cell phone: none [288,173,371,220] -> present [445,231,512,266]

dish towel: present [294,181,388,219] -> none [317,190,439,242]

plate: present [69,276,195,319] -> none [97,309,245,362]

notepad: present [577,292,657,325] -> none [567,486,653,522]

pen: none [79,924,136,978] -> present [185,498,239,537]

+++

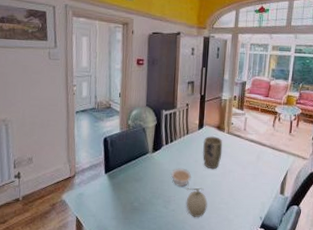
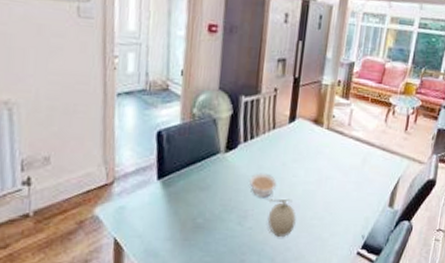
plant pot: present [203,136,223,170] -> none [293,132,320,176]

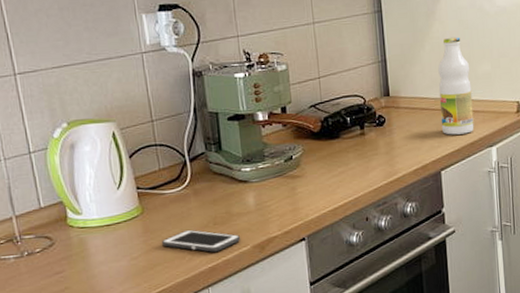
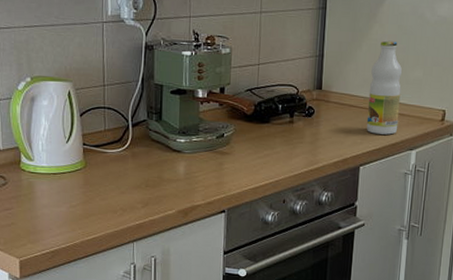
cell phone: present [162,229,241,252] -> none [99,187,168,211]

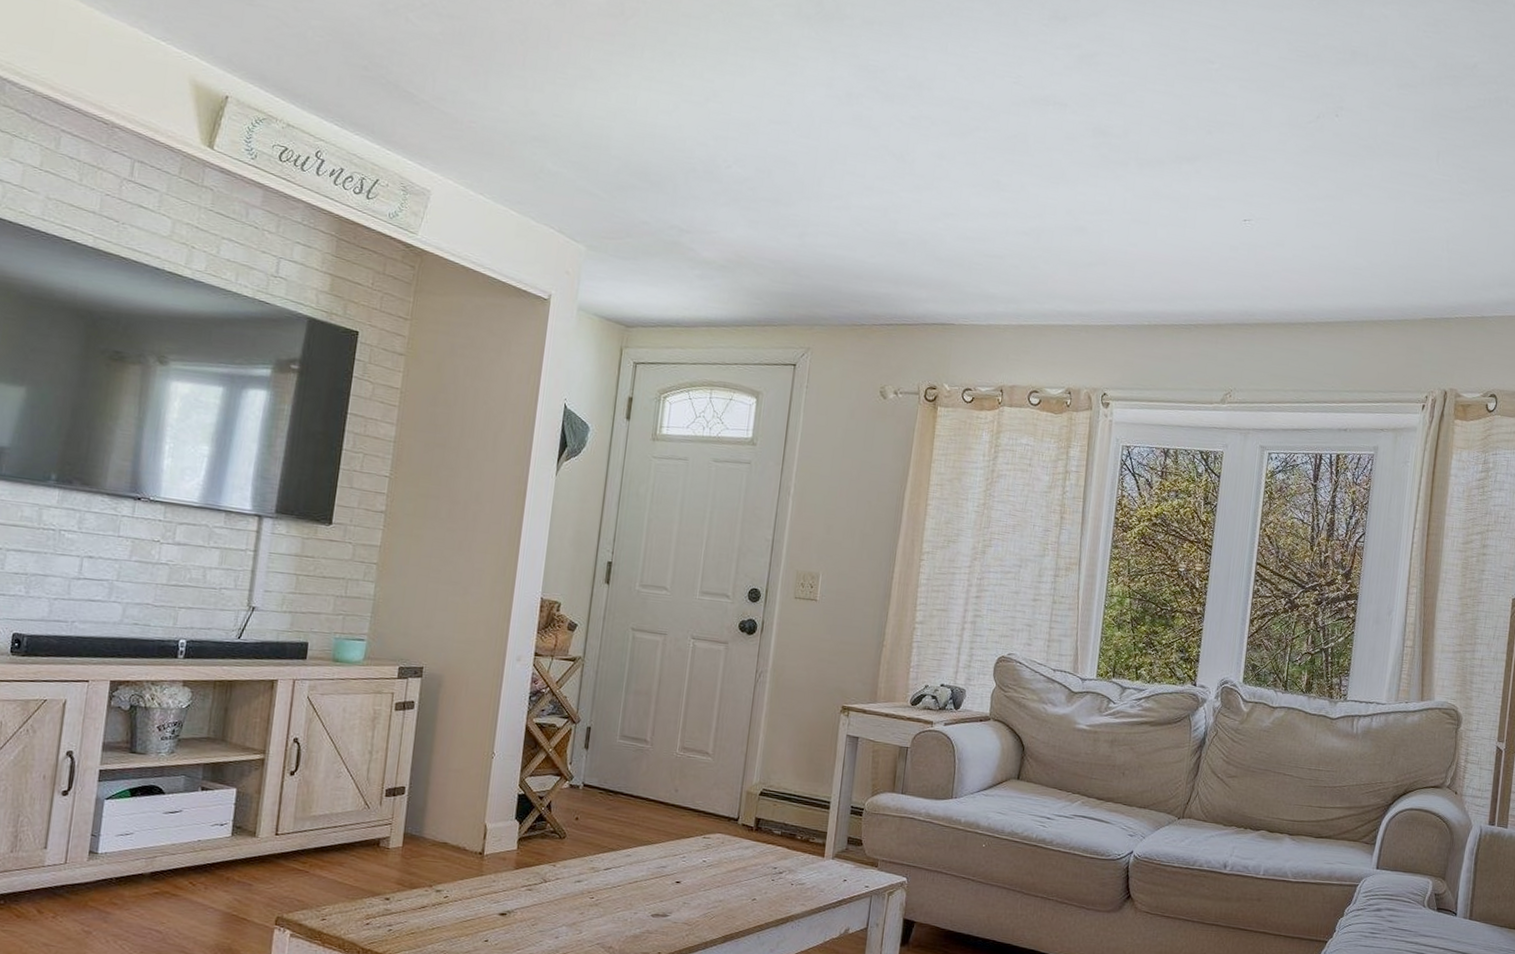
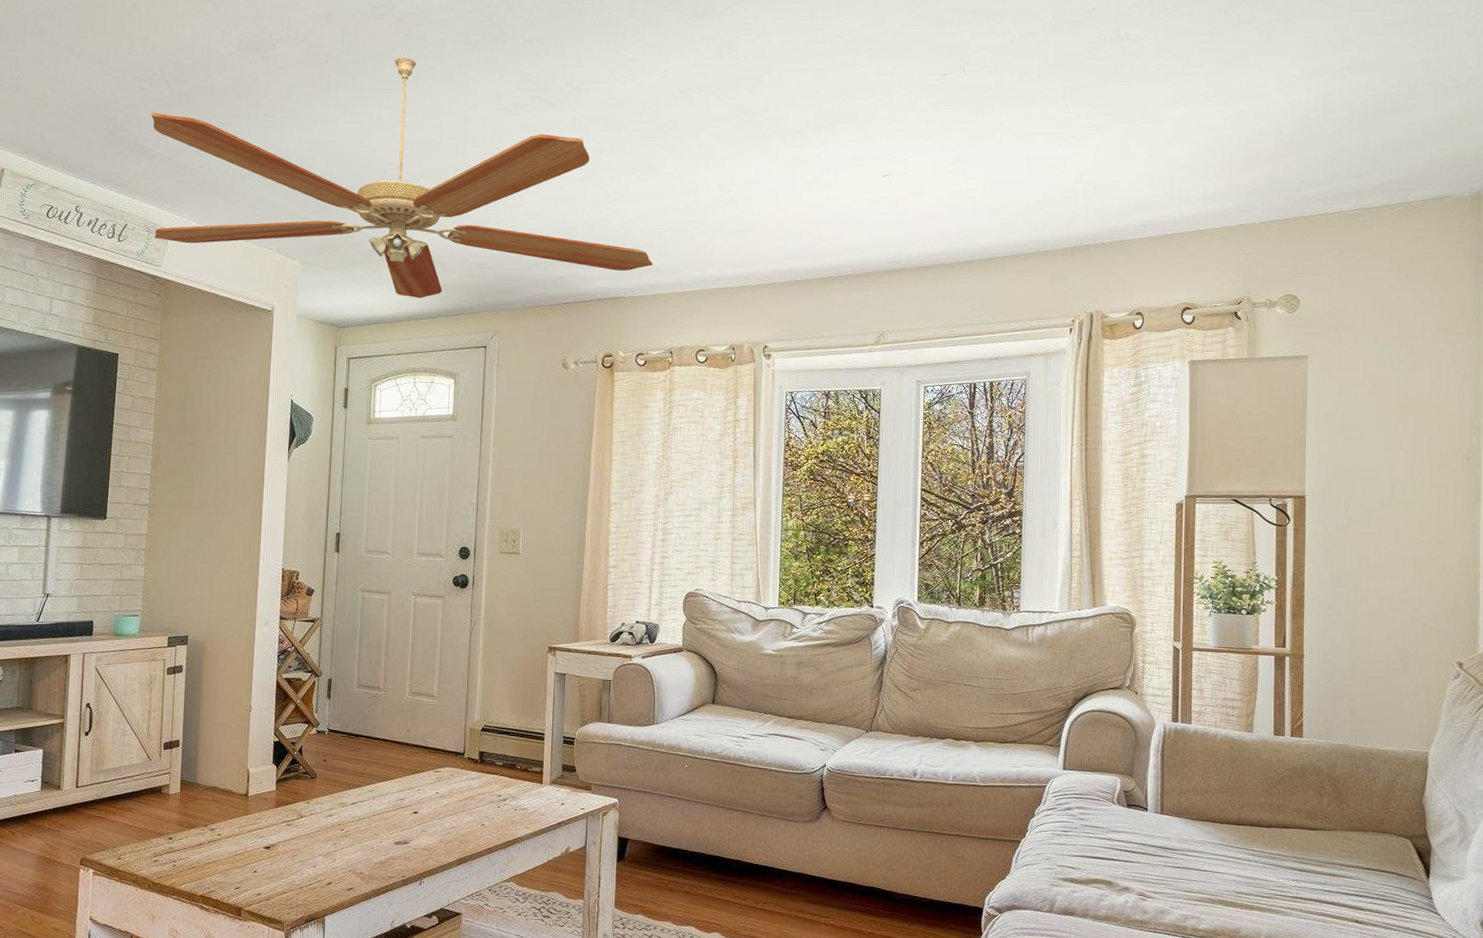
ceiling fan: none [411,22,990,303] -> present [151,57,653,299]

+++

* [WHAT THIS TASK INVOLVES] From the line containing "cell phone: none" down to the line containing "pen: none [79,924,136,978]" in the material above, reproduce every line exactly, including the two end lines.

* [SOLUTION BELOW]
cell phone: none [288,173,371,220] -> present [445,231,512,266]

dish towel: present [294,181,388,219] -> none [317,190,439,242]

plate: present [69,276,195,319] -> none [97,309,245,362]

notepad: present [577,292,657,325] -> none [567,486,653,522]

pen: none [79,924,136,978] -> present [185,498,239,537]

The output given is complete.